Osornio v. Osornio, 12 N.C. App. 30 (1971)

July 14, 1971 · North Carolina Court of Appeals · No. 7112DC442
12 N.C. App. 30

PEDRO N. OSORNIO v. BEATRICE S. OSORNIO

No. 7112DC442

(Filed 14 July 1971)

Divorce and Alimony § 16— alimony without divorce — sufficiency of evidence

In the wife’s action for alimony without divorce, there was sufficient evidence for submission to the jury on the question of whether the wife was maliciously turned out of doors.

Appeal from Herring, Judge, 1 March 1971 Session of District Court of Cumberland County.

Plaintiff instituted an action for absolute divorce and for custody of one of the three children born of the marriage. The defendant filed answer seeking custody of all three children, child support, alimony without divorce, and alimony pendente lite. After hearing, the court sustained plaintiff’s motion for a directed verdict as to the action for alimony without divorce and entered judgment awarding custody of one child to plaintiff and custody of the other two children to defendant with a provision for child support to defendant and the payment by plaintiff of counsel fees for defendant. The court sustained the motion for directed verdict on the ground that there was “insufficient evidence from which the jury might find that either the plaintiff or the defendant had the intent, as of the beginning of the alleged separation as set forth in the complaint, to remain permanently separate and apart.”

Clark, Clark, Shaw and Clark, by John G. Shaw, for defendant appellant.

No counsel contra.

MORRIS, Judge.

Defendant’s evidence tends to show that: She had gone to California on 13 January 1969 to take her nephew home. When she got there she found her mother was sick, and there was no one to care for her, so defendant remained in California. She returned to North Carolina in late March — about a week before her wedding anniversary which was on 31 March — to see her husband and so they could be together on their anniversary. She went back to California in June. Immediately before return*31ing to California, she was in Myrtle Beach, S. C., with her husband helping him in a restaurant business. They were staying in a man’s apartment over the restaurant. She told her husband she wanted a separate room. He got angry and after they closed the restaurant, informed her that he had made reservations for her to go back to California. He did not ask whether she wanted to go. That night he took her from Myrtle Beach, S. C., to their home in Fayetteville, N. C., for the express purpose of allowing her to finish packing her bags to leave for California; he threatened her with bodily harm, to-wit, “to hit her,” if she did not comply with his wishes; she was afraid not to do as she was told to do by the plaintiff. Plaintiff took her to the airport and bought her a one-way ticket to California and put her on the plane.

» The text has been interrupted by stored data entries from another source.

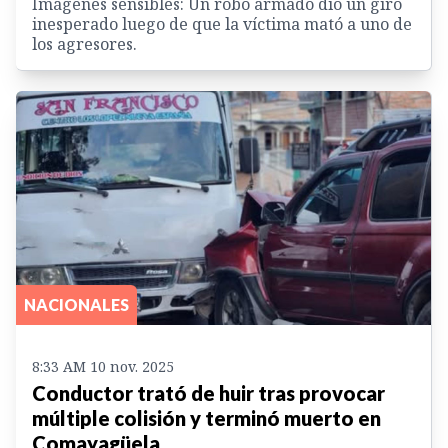
Imágenes sensibles: Un robo armado dio un giro
inesperado luego de que la víctima mató a uno de
los agresores.
NACIONALES
8:33 AM 10 nov. 2025
Conductor trató de huir tras provocar
múltiple colisión y terminó muerto en
Comayagüela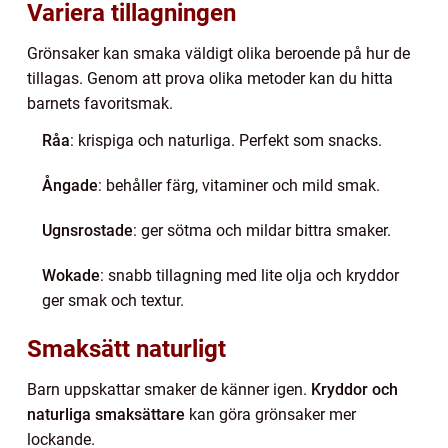
Variera tillagningen
Grönsaker kan smaka väldigt olika beroende på hur de
tillagas. Genom att prova olika metoder kan du hitta
barnets favoritsmak.
Råa
: krispiga och naturliga. Perfekt som snacks.
Ångade
: behåller färg, vitaminer och mild smak.
Ugnsrostade
: ger sötma och mildar bittra smaker.
Wokade
: snabb tillagning med lite olja och kryddor
ger smak och textur.
Smaksätt naturligt
Barn uppskattar smaker de känner igen.
Kryddor och
naturliga smaksättare
kan göra grönsaker mer
lockande.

“On appeal from the granting of a motion for directed verdict, we must determine the sufficiency of plaintiff’s evidence guided by the same principles applicable in determining the sufficiency of evidence to withstand the former motion for nonsuit under G.S. 1-183.” Anderson v. Mann, 9 N.C. App. 397, 399, 176 S.E. 2d 365 (1970).
“Under the established rules all the evidence tending to support plaintiff’s claim must be taken as true and considered in the light most favorable to him, giving him the benefit of every reasonable inference which legitimately may be drawn therefrom, with contradictions, conflicts, and inconsistencies therein being resolved in plaintiff’s favor. Bowen v. Gardner, 275 N.C. 363, 168 S.E. 2d 47 (1969).” Anderson v. Mann, supra.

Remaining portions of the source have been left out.